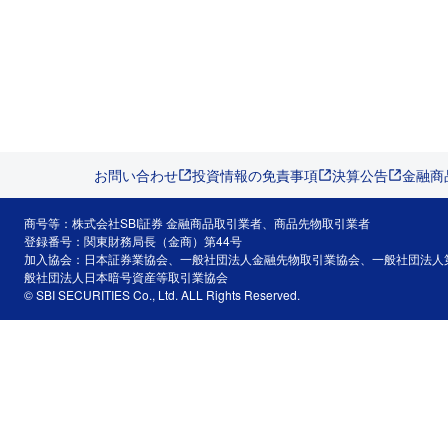
お問い合わせ
投資情報の免責事項
決算公告
金融商
商号等：株式会社SBI証券 金融商品取引業者、商品先物取引業者
登録番号：関東財務局長（金商）第44号
加入協会：日本証券業協会、一般社団法人金融先物取引業協会、一般社団法人
般社団法人日本暗号資産等取引業協会
© SBI SECURITIES Co., Ltd. ALL Rights Reserved.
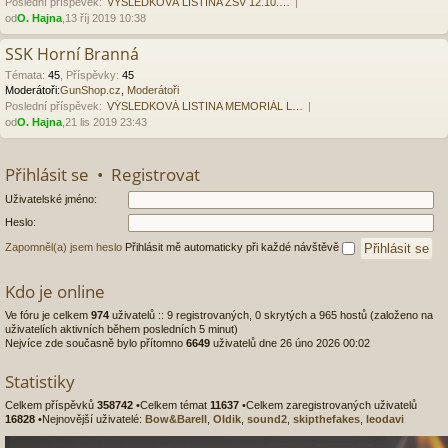
Poslední příspěvek:
VÝSLEDKOVÁ LISTINA ZSV 12.10.…
od
O. Hajna
,13 říj 2019 10:38
SSK Horní Branná
Témata
:
45
,
Příspěvky
:
45
Moderátoři:
GunShop.cz
,
Moderátoři
Poslední příspěvek:
VÝSLEDKOVÁ LISTINA MEMORIÁL L…
od
O. Hajna
,21 lis 2019 23:43
Přihlásit se
•
Registrovat
Uživatelské jméno:
Heslo:
Zapomněl(a) jsem heslo
Přihlásit mě automaticky při každé návštěvě
Kdo je online
Ve fóru je celkem
974
uživatelů :: 9 registrovaných, 0 skrytých a 965 hostů (založeno na
uživatelích aktivních během posledních 5 minut)
Nejvíce zde současně bylo přítomno
6649
uživatelů dne 26 úno 2026 00:02
Statistiky
Celkem příspěvků
358742
•Celkem témat
11637
•Celkem zaregistrovaných uživatelů
16828
•Nejnovější uživatelé:
Bow&Barell
,
Oldik
,
sound2
,
skipthefakes
,
leodavi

========================

*What needs to be done*
When you set down the records above, copy every line exactly and exclude the pictures.

*Answer for the task*
お問い合わせ
投資情報の免責事項
決算公告
金融商
商号等：株式会社SBI証券 金融商品取引業者、商品先物取引業者
登録番号：関東財務局長（金商）第44号
加入協会：日本証券業協会、一般社団法人金融先物取引業協会、一般社団法人
般社団法人日本暗号資産等取引業協会
© SBI SECURITIES Co., Ltd. ALL Rights Reserved.
Poslední příspěvek:
VÝSLEDKOVÁ LISTINA ZSV 12.10.…
od
O. Hajna
,13 říj 2019 10:38
SSK Horní Branná
Témata
:
45
,
Příspěvky
:
45
Moderátoři:
GunShop.cz
,
Moderátoři
Poslední příspěvek:
VÝSLEDKOVÁ LISTINA MEMORIÁL L…
od
O. Hajna
,21 lis 2019 23:43
Přihlásit se
•
Registrovat
Uživatelské jméno:
Heslo:
Zapomněl(a) jsem heslo
Přihlásit mě automaticky při každé návštěvě
Kdo je online
Ve fóru je celkem
974
uživatelů :: 9 registrovaných, 0 skrytých a 965 hostů (založeno na
uživatelích aktivních během posledních 5 minut)
Nejvíce zde současně bylo přítomno
6649
uživatelů dne 26 úno 2026 00:02
Statistiky
Celkem příspěvků
358742
•Celkem témat
11637
•Celkem zaregistrovaných uživatelů
16828
•Nejnovější uživatelé:
Bow&Barell
,
Oldik
,
sound2
,
skipthefakes
,
leodavi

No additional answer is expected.